SOURCE DATA START

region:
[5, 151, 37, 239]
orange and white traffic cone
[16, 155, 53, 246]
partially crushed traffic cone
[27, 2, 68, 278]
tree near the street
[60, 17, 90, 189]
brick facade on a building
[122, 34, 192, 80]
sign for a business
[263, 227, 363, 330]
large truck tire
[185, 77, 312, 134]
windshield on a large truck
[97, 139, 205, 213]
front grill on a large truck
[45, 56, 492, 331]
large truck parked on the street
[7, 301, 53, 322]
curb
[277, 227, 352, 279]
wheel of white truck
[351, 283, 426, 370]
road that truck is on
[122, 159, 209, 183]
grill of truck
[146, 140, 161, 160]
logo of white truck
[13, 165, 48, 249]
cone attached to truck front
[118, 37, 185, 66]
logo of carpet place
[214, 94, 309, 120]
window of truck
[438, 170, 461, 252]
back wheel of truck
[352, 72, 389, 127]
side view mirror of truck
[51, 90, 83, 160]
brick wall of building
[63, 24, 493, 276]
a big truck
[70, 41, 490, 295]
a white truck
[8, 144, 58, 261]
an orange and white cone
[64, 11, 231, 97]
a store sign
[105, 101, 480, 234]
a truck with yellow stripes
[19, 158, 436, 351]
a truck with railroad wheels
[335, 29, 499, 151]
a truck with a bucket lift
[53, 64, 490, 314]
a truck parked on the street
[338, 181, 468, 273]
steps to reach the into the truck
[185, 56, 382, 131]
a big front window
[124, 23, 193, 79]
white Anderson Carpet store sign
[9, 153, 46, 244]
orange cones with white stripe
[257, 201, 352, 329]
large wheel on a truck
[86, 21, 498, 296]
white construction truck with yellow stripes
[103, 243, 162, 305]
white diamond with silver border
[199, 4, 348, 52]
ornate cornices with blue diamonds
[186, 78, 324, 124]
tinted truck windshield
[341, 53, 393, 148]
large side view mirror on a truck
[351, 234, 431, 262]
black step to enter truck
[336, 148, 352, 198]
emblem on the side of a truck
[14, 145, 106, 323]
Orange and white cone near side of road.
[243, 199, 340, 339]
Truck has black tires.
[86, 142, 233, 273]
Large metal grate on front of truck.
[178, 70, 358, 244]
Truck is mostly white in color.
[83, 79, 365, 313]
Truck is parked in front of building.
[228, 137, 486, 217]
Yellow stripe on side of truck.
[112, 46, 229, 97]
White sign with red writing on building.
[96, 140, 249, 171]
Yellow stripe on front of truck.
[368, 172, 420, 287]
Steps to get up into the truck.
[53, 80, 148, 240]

SOURCE DATA END

**TASK PROMPT:** Revise the items above by replacing "region" with "area" and keeping every other line unchanged.

**SOLUTION FOR THIS EXERCISE:**
area:
[5, 151, 37, 239]
orange and white traffic cone
[16, 155, 53, 246]
partially crushed traffic cone
[27, 2, 68, 278]
tree near the street
[60, 17, 90, 189]
brick facade on a building
[122, 34, 192, 80]
sign for a business
[263, 227, 363, 330]
large truck tire
[185, 77, 312, 134]
windshield on a large truck
[97, 139, 205, 213]
front grill on a large truck
[45, 56, 492, 331]
large truck parked on the street
[7, 301, 53, 322]
curb
[277, 227, 352, 279]
wheel of white truck
[351, 283, 426, 370]
road that truck is on
[122, 159, 209, 183]
grill of truck
[146, 140, 161, 160]
logo of white truck
[13, 165, 48, 249]
cone attached to truck front
[118, 37, 185, 66]
logo of carpet place
[214, 94, 309, 120]
window of truck
[438, 170, 461, 252]
back wheel of truck
[352, 72, 389, 127]
side view mirror of truck
[51, 90, 83, 160]
brick wall of building
[63, 24, 493, 276]
a big truck
[70, 41, 490, 295]
a white truck
[8, 144, 58, 261]
an orange and white cone
[64, 11, 231, 97]
a store sign
[105, 101, 480, 234]
a truck with yellow stripes
[19, 158, 436, 351]
a truck with railroad wheels
[335, 29, 499, 151]
a truck with a bucket lift
[53, 64, 490, 314]
a truck parked on the street
[338, 181, 468, 273]
steps to reach the into the truck
[185, 56, 382, 131]
a big front window
[124, 23, 193, 79]
white Anderson Carpet store sign
[9, 153, 46, 244]
orange cones with white stripe
[257, 201, 352, 329]
large wheel on a truck
[86, 21, 498, 296]
white construction truck with yellow stripes
[103, 243, 162, 305]
white diamond with silver border
[199, 4, 348, 52]
ornate cornices with blue diamonds
[186, 78, 324, 124]
tinted truck windshield
[341, 53, 393, 148]
large side view mirror on a truck
[351, 234, 431, 262]
black step to enter truck
[336, 148, 352, 198]
emblem on the side of a truck
[14, 145, 106, 323]
Orange and white cone near side of road.
[243, 199, 340, 339]
Truck has black tires.
[86, 142, 233, 273]
Large metal grate on front of truck.
[178, 70, 358, 244]
Truck is mostly white in color.
[83, 79, 365, 313]
Truck is parked in front of building.
[228, 137, 486, 217]
Yellow stripe on side of truck.
[112, 46, 229, 97]
White sign with red writing on building.
[96, 140, 249, 171]
Yellow stripe on front of truck.
[368, 172, 420, 287]
Steps to get up into the truck.
[53, 80, 148, 240]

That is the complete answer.